With Unicode there are a whole bunch of other problems, and some people 
expect basic string handling to be able to deal with all of them. (I 
think Unicode should be dealt with at the next level up. Then some of 
use can stay at the bottom level that is more efficient and works 99% of 
the time on average, and just about 100% for most.)

> Yes, this is silly. Really, if you've got 50 ñ in a string, they take up the
> space they take up, and memory is cheap.

Which is about 3000 decimal digits, slightly more than 1KB in packed 
binary. In BCD it would be 1.5KB. At one-byte per digit (eg. ASCII) it's 
3KB. At 4 bytes per (eg. UCS4), it's 12KB.

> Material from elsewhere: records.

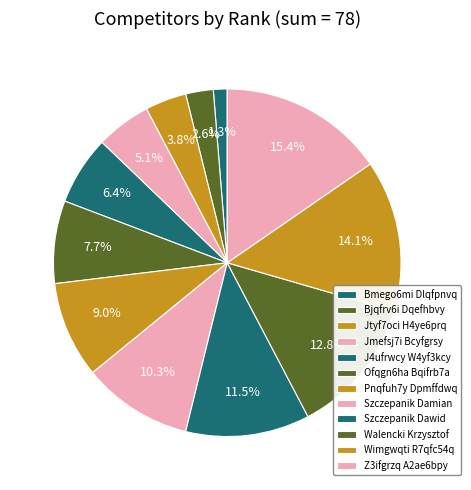

What portion of the pie excludes Jmefsj7i Bcyfgrsy?

94.9%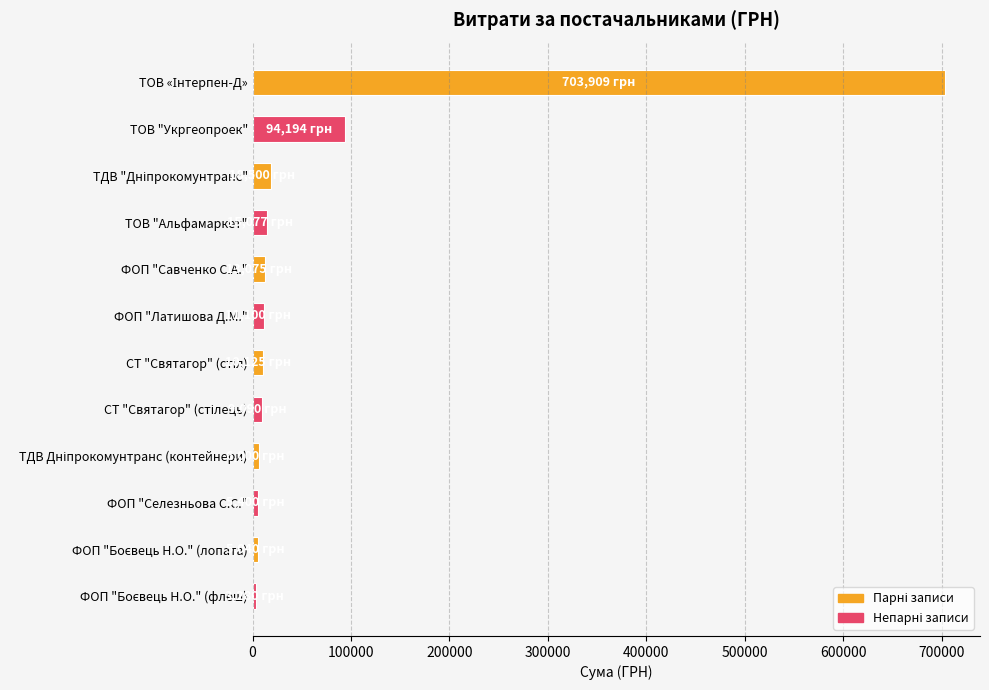

What is the label of the 6th bar from the top?

ФОП "Латишова Д.М."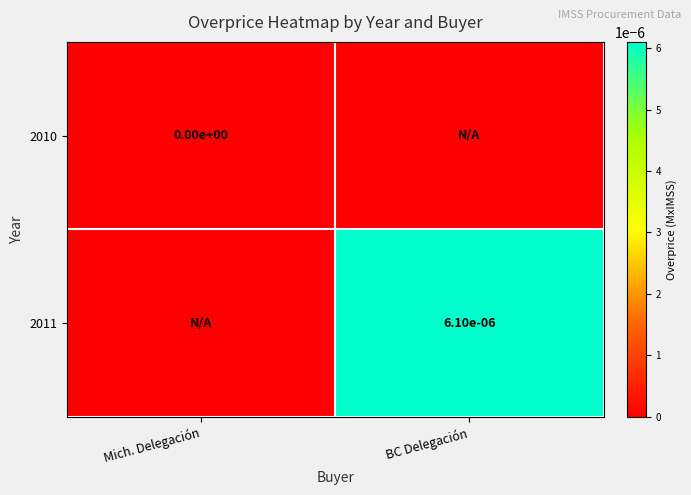

Is the value of 2010 at Mich. Delegación greater than the value of 2011 at BC Delegación?

No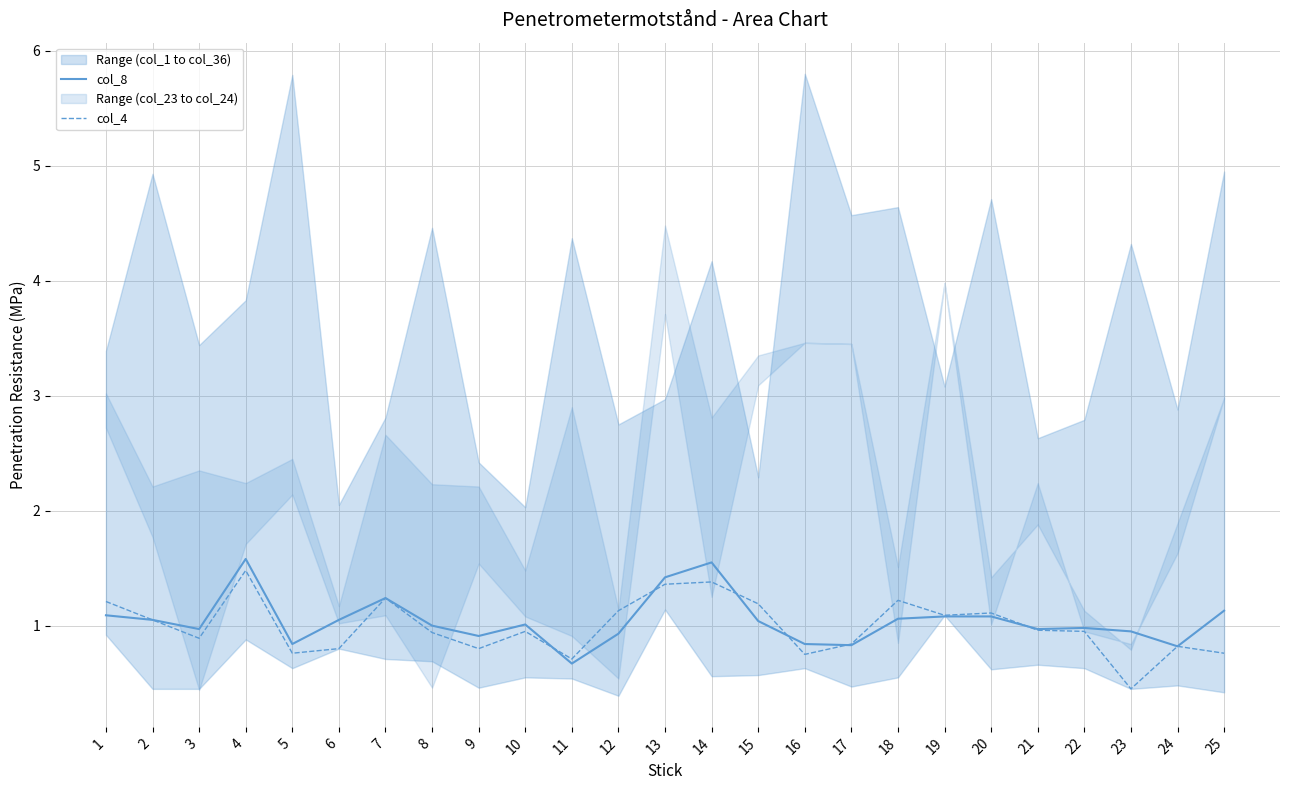

The value of col_8 at 17 is 0.5. True or false?

False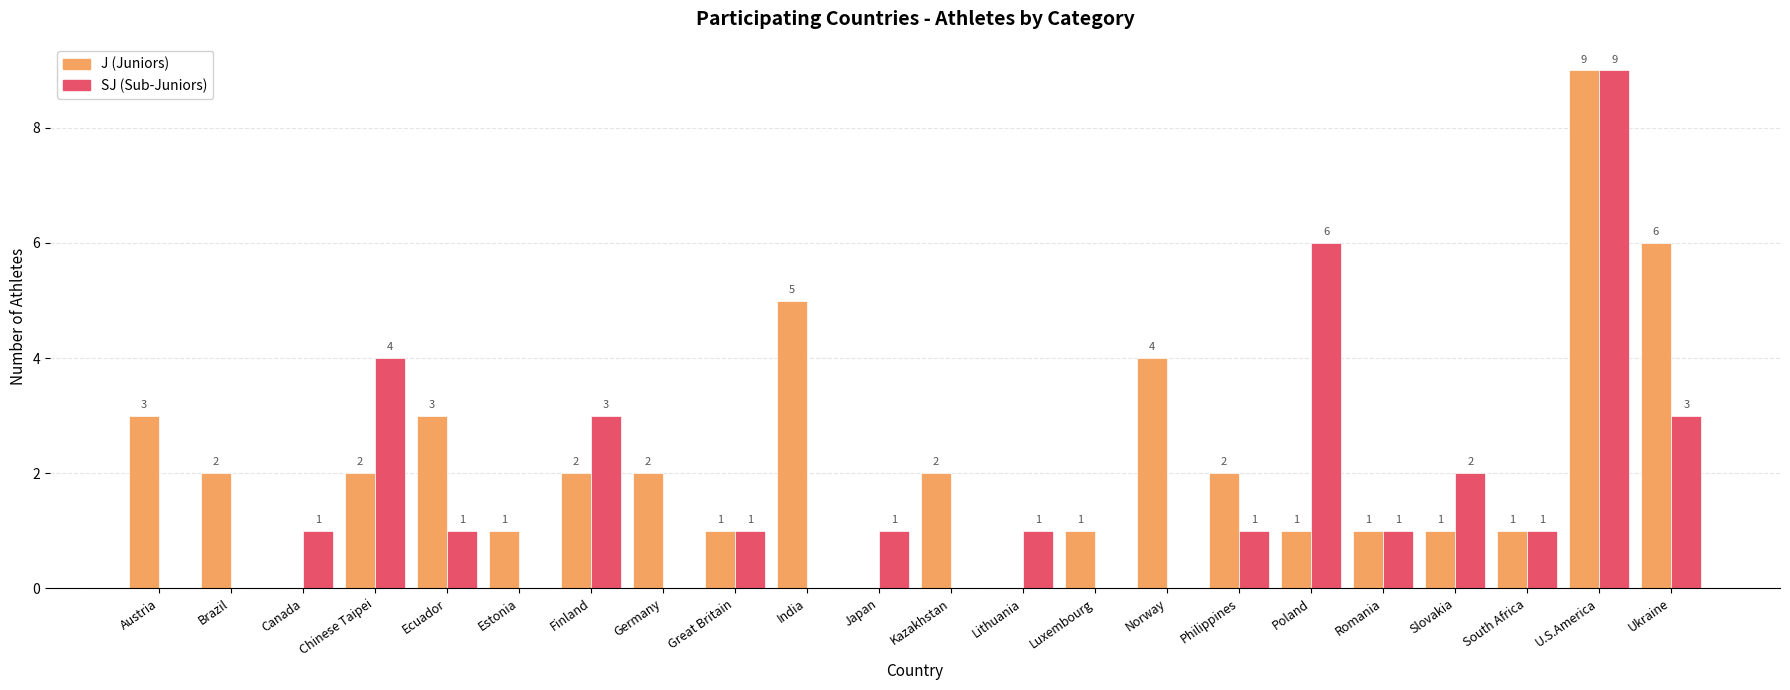

What is the total value across all series at Ecuador?

4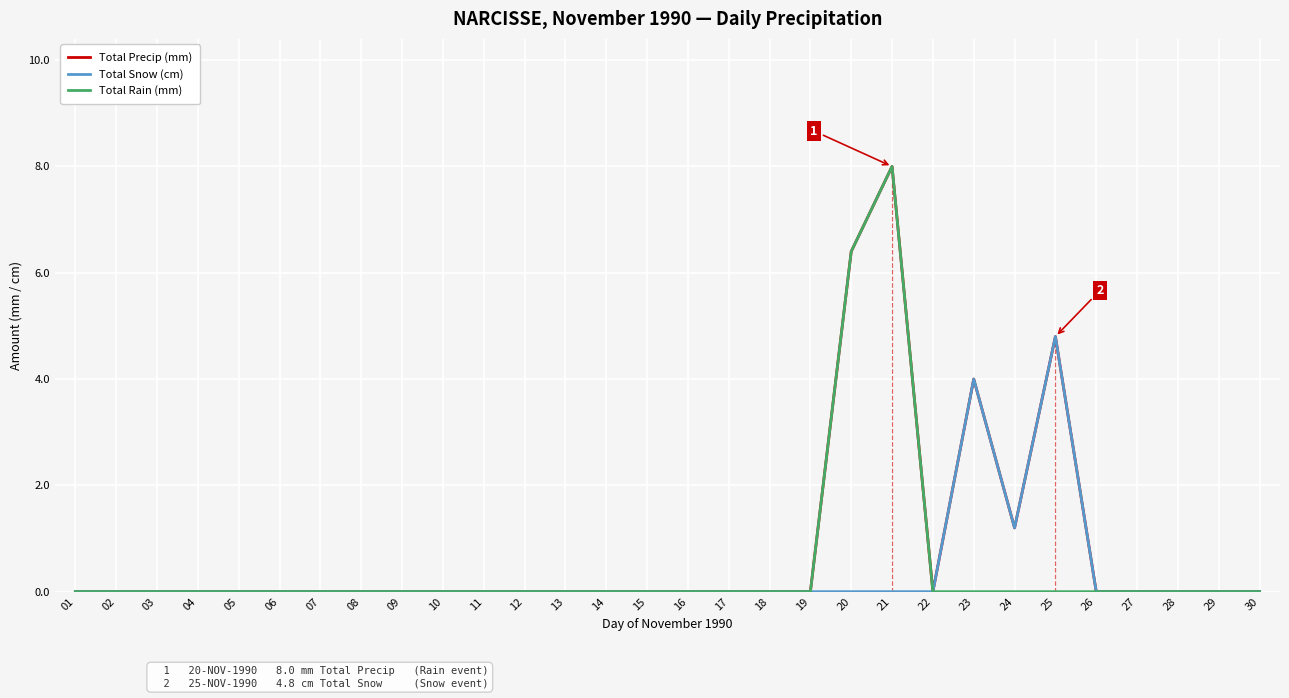

What is the average value of the Total Rain (mm) series?

0.5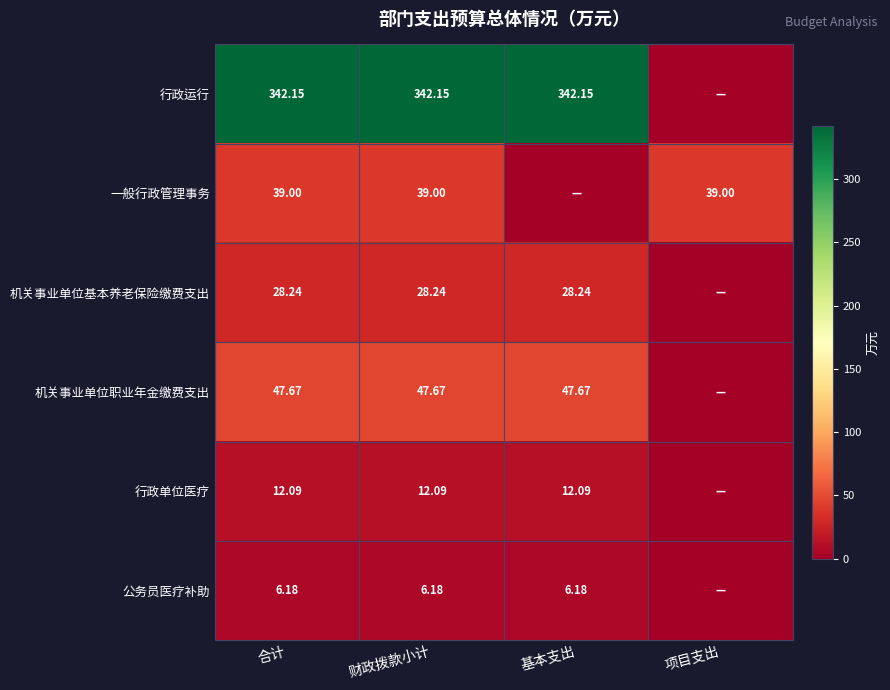

How many data points in 行政运行 are above 342?

3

What would you say to someone advocating 12 times as much storage for 
long integers as is used now? After all memory is cheap!

> and my computer calculates and prints the result faster than I can enter
> the calculation in the first place. Worrying about the fact that characters
> use more than 8 bits is oh-so-1990s.

We still need to worry about it. Whatever memory is being used up (ram, 
cache, flash, disk) 16-bit characters will use twice as much, and 32-bit 
half as much. And the bandwidth necessary to access or transmit will 
also be twice or four times as much.

But the existence of UTF-8 means something /has/ been done about it, or 
some of it; somebody /has/ worried about it.

 >The days of thinking that 127
 > characters is all you need (7 bit ASCII) are long, long gone, just 
 >like the
 > days when it was appropriate for ints to be 16 bits.

Some things haven't actually changed that much.

Word sizes might have doubled from 32 bits on a mainframe to 64 bits now 
(temporarily reducing to 8 and 16 along the way for micros and minis).

But the English alphabet still has 26 letters. Keyboards still have 
around 100 keys. And programming languages and text formats still 
predominantly use ASCII subset for their keywords and identifiers.

-- 
Bartc